▶ **YOUR TASK**: Leave out the pictures and repeat exactly the lines from the one containing "аналогичными датчиками атмосферного" through the final line of the listing below.

▶ **SUPPLIED RECORDS**:
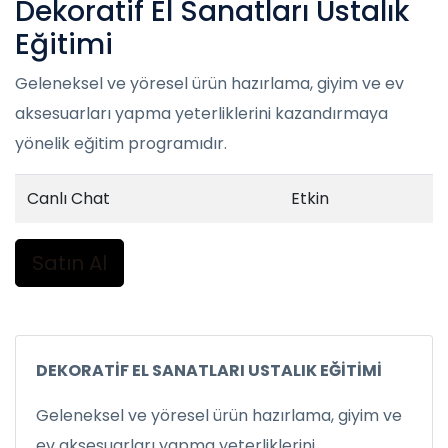
Dekoratif El Sanatları Ustalık
Eğitimi
Geleneksel ve yöresel ürün hazırlama, giyim ve ev
aksesuarları yapma yeterliklerini kazandırmaya
yönelik eğitim programıdır.
Canlı Chat
Etkin
Satın Al
DEKORATİF EL SANATLARI USTALIK EĞİTİMİ
Geleneksel ve yöresel ürün hazırlama, giyim ve
ev aksesuarları yapma yeterliklerini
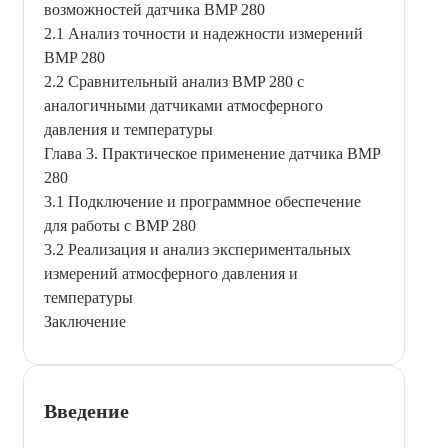
возможностей датчика BMP 280
2.1 Анализ точности и надежности измерений
BMP 280
2.2 Сравнительный анализ BMP 280 с
аналогичными датчиками атмосферного
давления и температуры
Глава 3. Практическое применение датчика BMP
280
3.1 Подключение и программное обеспечение
для работы с BMP 280
3.2 Реализация и анализ экспериментальных
измерений атмосферного давления и
температуры
Заключение
Введение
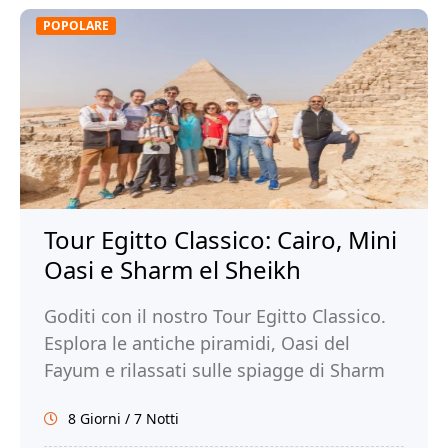
POPOLARE
Tour Egitto Classico: Cairo, Mini
Oasi e Sharm el Sheikh
Goditi con il nostro Tour Egitto Classico.
Esplora le antiche piramidi, Oasi del
Fayum e rilassati sulle spiagge di Sharm
El Sheikh. Prenota subito il tuo tour!
8 Giorni / 7 Notti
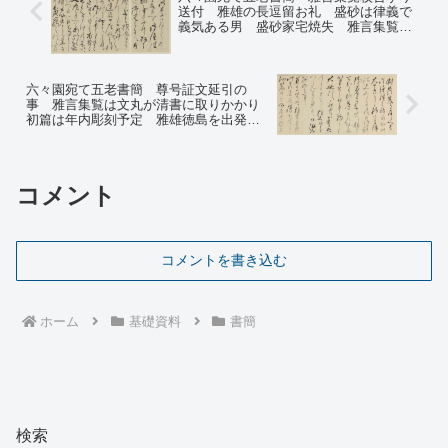
送付 雅雄の長逗留お礼 盛砂は律義で
義気ある男 盛砂家宅焼失 雅言集覧序
文の件くれぐれもよろしく（念押し）
六々園宛て五老書簡 尊号証文延引の
事 雅言集覧は文丸が清書に取りかかり
初篇は年内彫刻予定 雅雄徳島を出発し
たか確認等
コメント
コメントを書き込む
ホーム
基礎資料
書簡
検索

▶ **OUTPUT OF THE TASK**:
аналогичными датчиками атмосферного
давления и температуры
Глава 3. Практическое применение датчика BMP
280
3.1 Подключение и программное обеспечение
для работы с BMP 280
3.2 Реализация и анализ экспериментальных
измерений атмосферного давления и
температуры
Заключение
Введение
POPOLARE
Tour Egitto Classico: Cairo, Mini
Oasi e Sharm el Sheikh
Goditi con il nostro Tour Egitto Classico.
Esplora le antiche piramidi, Oasi del
Fayum e rilassati sulle spiagge di Sharm
El Sheikh. Prenota subito il tuo tour!
8 Giorni / 7 Notti
送付 雅雄の長逗留お礼 盛砂は律義で
義気ある男 盛砂家宅焼失 雅言集覧序
文の件くれぐれもよろしく（念押し）
六々園宛て五老書簡 尊号証文延引の
事 雅言集覧は文丸が清書に取りかかり
初篇は年内彫刻予定 雅雄徳島を出発し
たか確認等
コメント
コメントを書き込む
ホーム
基礎資料
書簡
検索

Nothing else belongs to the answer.